A national strike by nurses would take the NHS crisis to a new level. The RCN will need 50% of its members to vote in the ballot, which will open next month, and at least 50% of these to vote yes to national action. Union sources say it will require 70,000 RCN NHS nurses to vote yes, 20,000 fewer than voted to reject the government pay offer. “It is achievable,” said a union source.

The source added: “The reason that we are doing this is that the only way we are going to get the government to take action is to apply more pressure and the only way to apply more pressure is to have the mandate to strike in every part of the country.” The source said it was “all or nothing”. “You either get the 51% and you can take everyone out or you get 49% and you cannot take out anybody.”

Immediately after the result of the RCN vote was announced, the union said it would hold an unprecedented 48-hour strike, including at night, from 30 April, before its mandate for action runs out at the start of next month.

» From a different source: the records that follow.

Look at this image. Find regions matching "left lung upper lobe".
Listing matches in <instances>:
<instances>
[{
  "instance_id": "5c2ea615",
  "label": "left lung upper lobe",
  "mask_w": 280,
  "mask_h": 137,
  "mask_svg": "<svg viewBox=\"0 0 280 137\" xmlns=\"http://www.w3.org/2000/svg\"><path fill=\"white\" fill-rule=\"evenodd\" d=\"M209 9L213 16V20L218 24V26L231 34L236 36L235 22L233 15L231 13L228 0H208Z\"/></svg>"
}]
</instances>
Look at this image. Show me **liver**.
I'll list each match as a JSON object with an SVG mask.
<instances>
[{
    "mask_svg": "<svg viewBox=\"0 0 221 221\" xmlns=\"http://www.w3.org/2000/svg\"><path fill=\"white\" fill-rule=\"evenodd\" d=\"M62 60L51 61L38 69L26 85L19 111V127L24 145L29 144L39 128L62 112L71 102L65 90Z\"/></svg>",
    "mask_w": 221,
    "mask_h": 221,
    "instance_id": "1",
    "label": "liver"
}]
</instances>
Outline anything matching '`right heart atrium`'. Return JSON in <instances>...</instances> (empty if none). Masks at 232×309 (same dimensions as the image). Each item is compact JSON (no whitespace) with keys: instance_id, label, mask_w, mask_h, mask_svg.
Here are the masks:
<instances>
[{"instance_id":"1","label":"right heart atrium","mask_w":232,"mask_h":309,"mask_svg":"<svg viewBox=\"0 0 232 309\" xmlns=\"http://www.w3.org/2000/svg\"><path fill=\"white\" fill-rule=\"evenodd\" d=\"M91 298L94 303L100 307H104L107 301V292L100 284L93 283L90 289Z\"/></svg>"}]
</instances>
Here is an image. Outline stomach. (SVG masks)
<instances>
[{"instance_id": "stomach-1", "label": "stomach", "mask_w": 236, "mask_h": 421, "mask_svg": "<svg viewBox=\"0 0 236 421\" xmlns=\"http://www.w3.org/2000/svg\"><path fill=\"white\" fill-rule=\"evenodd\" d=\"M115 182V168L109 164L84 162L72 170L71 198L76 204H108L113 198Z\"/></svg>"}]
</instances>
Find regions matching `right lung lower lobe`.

A four-day strike by junior doctors ended at 7am on Saturday. A government spokesman said that the vote by the RCN to reject the pay offer was “hugely disappointing” and that further strikes would be “hugely concerning for patients”.

Also on Friday, Unison, the UK’s biggest union, announced that its NHS members – who include many nurses as well as other health service employees – had accepted the government pay offer by 74% to 26%.

The British Medical Association (BMA) has urged the government to engage in talks over junior doctors’ demands for “pay restoration” to 2008 levels. Ministers have claimed that would amount to a 35% pay rise and called on junior doctors to cancel plans for any further strikes before any discussions could take place.